Still, there are some investigations into a partner’s previous relationships that are unhelpful. “I wanted to know everything,” CN Tower Girl confesses a tad sheepishly. “I was grilling him. I had this vision of their romance and marriage as perfect and very Hollywood, and I wanted all the details so I could look for flaws.”

Her partner complied, thinking that the more information he gave her, the better she would feel. But soon, they had to avoid restaurants he had told her he and his ex liked or frequented. “He doesn’t think about his ex, but I was thinking about him thinking about her. It was more about my issues,” she says.

Eventually, she realized that she loved him so much “it was an insult not to trust him.” My friend said the same thing about her twice-married-and-divorced husband. “At the end of the day, you have to decide if you love him and if you can build a life together. You have to let go of his past and your own.”

Recently, CN Tower Girl went on a date with her husband – to the top of the needle overlooking Toronto’s harbour. “He said, ‘Let’s create memories here of our own.’ ”

Sarah Hampson’s memoir on midlife post-divorce, Happily Ever After Marriage; There’s Nothing Like Divorce to Clear the Mind, was published by Knopf in the spring.

 

Source

Commentary by the Ottawa Mens Centre

 

Sarah, rather than trying to blow smoke away, you need to look at the cause of the fires and how to prevent them in the first place.

The Family Law Judiciary treat men and women very differently to the point that most of the time, men have NO legal rights which places most of the time, absolute power to abuse with women who if the urge strikes them, will decide to take the Family Law guaranteed jackpot and dump number one and move on to number two.

Any woman becoming number two, is bitter because number one, impoverished HER HUSBAND, and that deprives her.

Canadian Child Support Guidelines were written by feminists for feminists to destroy men. Family Court judges treat children as the property of women, its becoming increasingly rare to see judges actually order equal parenting. Its more common to see judges tear those agreements up any time a woman decides she wants the money and as a result, another child or children loose a father.

The only solution is a legal presumption of equal parenting from birth and a real authority to police the judiciary who can and do engage in criminal behaviour to give women what they want.

The very worst examples of the Judiciary can be found in Ottawa where women can easily obtain "life time restraining orders", "orders striking pleadings" "Orders for impossible amounts of security for costs" all of which effectively prevent children from ever seeing their father.

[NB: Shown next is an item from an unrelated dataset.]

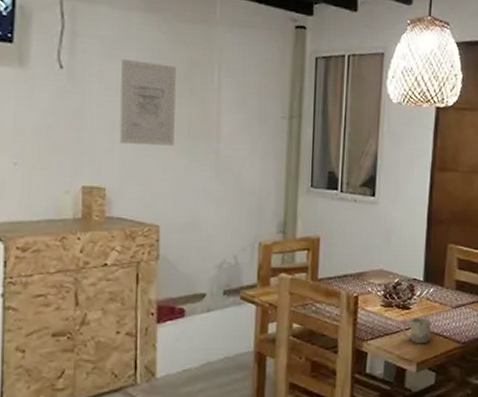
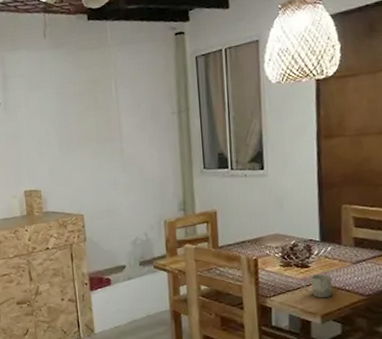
wall art: present [119,59,176,146] -> none [41,87,87,155]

Just ask any lawyer in Ottawa and ask them about "Power orders" or "Sheffield Orders" that are designed to criminalize any father asking for a child to have a right to their father.

Then you have that "Fembox of Ottawa", the feared Madam Justice Catherine Atkin who is a bitter divorced woman with a pathological hatred of men and spends her entire life making orders that leave lawyers looking like they have been punched in the back of the head.

With judges like these, women have every encouragement to divorce.